## [Text block]
═══
Get current platform information for this exercise.

In [38]:
from profiling.profile_utils import PlatformUtils
plat_utils = PlatformUtils()
plat_utils.dump_platform_info()

Physical cores: 12
Total cores: 24
Max Frequency: 3700.0
Min Frequency: 1200.0
Socket Number: 2
Total:  188 GB


In [39]:
import torch
from torchvision import datasets,transforms
import torchvision
from torch.autograd import  Variable
import numpy as np
import matplotlib.pyplot as plt

#./data
# transform = transforms.Compose([transforms.ToTensor(),transforms.Lambda(lambda x:x.repeat(3,1,1)),transforms.Normalize(mean=[0.5,0.5,0.5],std=[0.5,0.5,0.5])])
data_train=datasets.MNIST(root="./mnist",  transform=transforms.ToTensor(), train=True,
                          download=True
                          )
═══
## [Tasks for this exercise]
• 1. How many physical cores does the notebook excerpt report?
• 2. Translate into Spanish this sentence from the notebook excerpt: "Get current platform information for this exercise."
• 3. Do these statements agree with the notebook excerpt? Answer yes or no for each, quoting the words that decide it.
(a) The platform has two sockets.
(b) The training data is loaded from the CIFAR-10 dataset.
(c) The maximum frequency reported is 3700.0.
═══
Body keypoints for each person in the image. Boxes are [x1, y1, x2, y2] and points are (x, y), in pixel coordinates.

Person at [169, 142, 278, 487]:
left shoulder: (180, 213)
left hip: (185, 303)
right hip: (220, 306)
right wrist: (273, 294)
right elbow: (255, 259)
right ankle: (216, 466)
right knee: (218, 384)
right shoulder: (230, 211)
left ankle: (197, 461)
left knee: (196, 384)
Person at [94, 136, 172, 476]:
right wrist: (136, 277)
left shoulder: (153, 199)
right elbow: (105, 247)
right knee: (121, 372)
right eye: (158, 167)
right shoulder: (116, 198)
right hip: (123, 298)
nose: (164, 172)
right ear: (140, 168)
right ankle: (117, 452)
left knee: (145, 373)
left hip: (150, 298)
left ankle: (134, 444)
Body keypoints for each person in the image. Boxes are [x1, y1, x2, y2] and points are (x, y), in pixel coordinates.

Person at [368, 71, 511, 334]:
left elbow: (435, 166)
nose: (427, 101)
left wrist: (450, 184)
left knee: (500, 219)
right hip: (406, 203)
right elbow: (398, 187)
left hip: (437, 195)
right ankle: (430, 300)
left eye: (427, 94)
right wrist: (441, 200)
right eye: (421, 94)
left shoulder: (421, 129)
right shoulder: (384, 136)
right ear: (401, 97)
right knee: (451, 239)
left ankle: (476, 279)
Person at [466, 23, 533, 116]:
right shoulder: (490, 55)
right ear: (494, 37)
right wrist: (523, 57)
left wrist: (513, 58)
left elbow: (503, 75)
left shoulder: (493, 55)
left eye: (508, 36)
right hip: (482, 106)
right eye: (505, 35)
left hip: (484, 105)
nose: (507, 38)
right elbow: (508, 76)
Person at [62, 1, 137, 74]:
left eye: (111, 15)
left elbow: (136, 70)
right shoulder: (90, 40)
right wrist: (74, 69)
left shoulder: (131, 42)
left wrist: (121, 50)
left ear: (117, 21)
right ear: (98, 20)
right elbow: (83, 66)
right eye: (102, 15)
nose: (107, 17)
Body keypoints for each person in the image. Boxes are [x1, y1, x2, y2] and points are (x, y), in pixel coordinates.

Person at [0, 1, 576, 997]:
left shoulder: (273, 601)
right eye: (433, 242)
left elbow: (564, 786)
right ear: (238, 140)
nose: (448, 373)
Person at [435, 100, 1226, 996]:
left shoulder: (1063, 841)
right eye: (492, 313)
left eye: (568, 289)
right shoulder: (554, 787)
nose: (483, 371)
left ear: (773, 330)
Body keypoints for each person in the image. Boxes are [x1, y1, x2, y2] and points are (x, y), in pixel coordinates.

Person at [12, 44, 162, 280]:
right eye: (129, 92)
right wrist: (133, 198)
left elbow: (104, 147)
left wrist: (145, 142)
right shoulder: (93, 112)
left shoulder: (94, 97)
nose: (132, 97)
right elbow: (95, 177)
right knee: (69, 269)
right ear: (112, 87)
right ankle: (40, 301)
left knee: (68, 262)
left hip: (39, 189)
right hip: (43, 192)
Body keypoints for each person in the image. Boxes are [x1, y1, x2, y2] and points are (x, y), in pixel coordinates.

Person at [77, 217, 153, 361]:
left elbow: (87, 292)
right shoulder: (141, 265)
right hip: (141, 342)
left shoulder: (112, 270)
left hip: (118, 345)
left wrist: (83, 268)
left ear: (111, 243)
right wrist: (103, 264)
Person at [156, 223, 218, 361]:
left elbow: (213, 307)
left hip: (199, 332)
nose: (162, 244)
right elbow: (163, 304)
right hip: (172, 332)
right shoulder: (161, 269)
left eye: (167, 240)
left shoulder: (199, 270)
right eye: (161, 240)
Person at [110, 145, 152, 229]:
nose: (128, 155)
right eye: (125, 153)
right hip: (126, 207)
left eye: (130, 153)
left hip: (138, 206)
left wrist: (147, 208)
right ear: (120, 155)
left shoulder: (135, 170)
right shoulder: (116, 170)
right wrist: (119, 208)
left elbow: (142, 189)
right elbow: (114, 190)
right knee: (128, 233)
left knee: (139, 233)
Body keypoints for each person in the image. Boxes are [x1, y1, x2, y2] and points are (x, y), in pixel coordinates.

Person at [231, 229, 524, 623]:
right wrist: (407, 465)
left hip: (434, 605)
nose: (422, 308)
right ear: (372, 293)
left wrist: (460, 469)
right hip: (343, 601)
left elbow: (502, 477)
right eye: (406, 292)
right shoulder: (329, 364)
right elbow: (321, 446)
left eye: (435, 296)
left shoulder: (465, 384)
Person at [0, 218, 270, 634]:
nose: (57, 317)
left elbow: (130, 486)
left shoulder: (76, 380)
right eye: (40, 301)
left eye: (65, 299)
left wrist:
═══
## [Answers per task]
• 1. 12

• 2. Obtén la información actual de la plataforma para este ejercicio.

• 3.
(a) Yes: "Socket Number: 2"
(b) No: "data_train=datasets.MNIST(root="./mnist""
(c) Yes: "Max Frequency: 3700.0"